Seperti Banana Oklel asal Malang. Pisang goreng ini disajikan dengan taburan topping aneka rasa. Gerai yang didirikan oleh Afris Nurdian dan Nurita Jannah pada April 2016, kini juga menawarkan kemitraan.

Saat ini, Banana Oklek telah memiliki 35 gerai yang tersebar di Malang, Lumajang, Jakarta, Makassar dan beberapa daerah di Sulawesi. Afris bilang, saat ini Banana Oklek yang ia kelola masih membuka peluang kemitraan. Ada tiga jenis paket investasi yang ditawarkan.


Tiga paket investasi tersebut masing-masing bernilai Rp 8 juta, Rp 10 juta, dan Rp 12,5 juta. Semua paket ini mencakup fasilitas lengkap seperti booth, peralatan penggorengan dan penyajian pisang goreng, kemasan, hingga bahan baku. "Mitra tinggal siapkan lokasi dan tabung elpiji," tutur Afris.

Lebih lanjut, dia menjelaskan, bahwa beda ketiga paket tersebut ada pada jenis booth dan kuantitas bahan baku awal. Paket investasi Rp 10 juta dan Rp 12,5 juta dilengkapi booth besar, sedangkan investasi Rp 8 juta hanya mencakup booth kecil.

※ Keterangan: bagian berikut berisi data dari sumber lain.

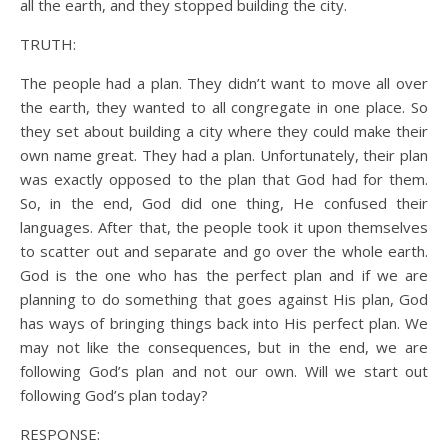
all the earth, and they stopped building the city.
TRUTH:
The people had a plan. They didn’t want to move all over
the earth, they wanted to all congregate in one place. So
they set about building a city where they could make their
own name great. They had a plan. Unfortunately, their plan
was exactly opposed to the plan that God had for them.
So, in the end, God did one thing, He confused their
languages. After that, the people took it upon themselves
to scatter out and separate and go over the whole earth.
God is the one who has the perfect plan and if we are
planning to do something that goes against His plan, God
has ways of bringing things back into His perfect plan. We
may not like the consequences, but in the end, we are
following God’s plan and not our own. Will we start out
following God’s plan today?
RESPONSE:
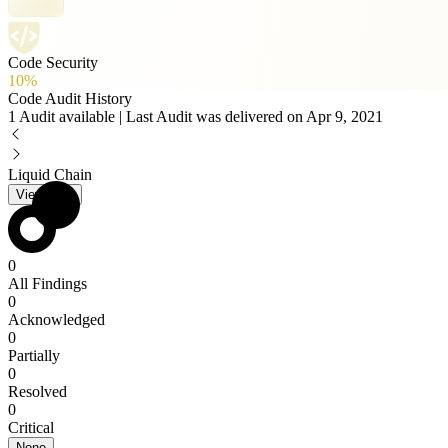
Code Security
10%
Code Audit History
1 Audit available | Last Audit was delivered on Apr 9, 2021
Liquid Chain
View PDF
0
All Findings
0
Acknowledged
0
Partially
0
Resolved
0
Critical
None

Untuk bahan baku awal yang diberikan, berupa topping dan tepung premix. Mitra yang memilih paket investasi Rp 8 juta akan mendapatkan 25 kilogram tepung. Sementara itu, untuk investasi Rp 10 juta dan Rp 12,5 juta masing-masing secara berurutan akan mendapatkan 30 kilogram dan 35 kilogram tepung.

"Pisangnya silahkan dipasok sendiri dari pasar lokal," tutur Afris. Meski demikian, jenis pisang yang digunakan tetap sama di semua gerai. Banana Oklek menyajikan pisang goreng dengan jenis bahan baku pisang kepok kuning.

Sebagaimana Afris menjelaskan, 1 kilogram tepung bisa digunakan untuk membuat 13 box Banana Oklek. Satu box berisi 8 slice pisang goreng dengan taburan topping. Saat ini ada 11 varian topping yang disajikan ke konsumen. Harga jual Banana Oklek berkisar Rp 8.000-Rp 15.000 per box.

Afris memasang target omzet Rp 300.000 per hari kepada mitra. Target ini menurutnya setara dengan penjualan minimal 250 box per hari. Dia memprediksi jika mitra bisa memenuhi target tersebut, maka modal mitra bisa kembali dalam 1,5 bulan.

Mitra Banana Oklek akan terikat kerjasama selama dua tahun. Setelah masa kontrak habis, mitra akan dikenakan biaya perpanjangan kerjasama senilai Rp 1,2 juta per outlet. Selama masa kontrak, terbebas dari royalti fee.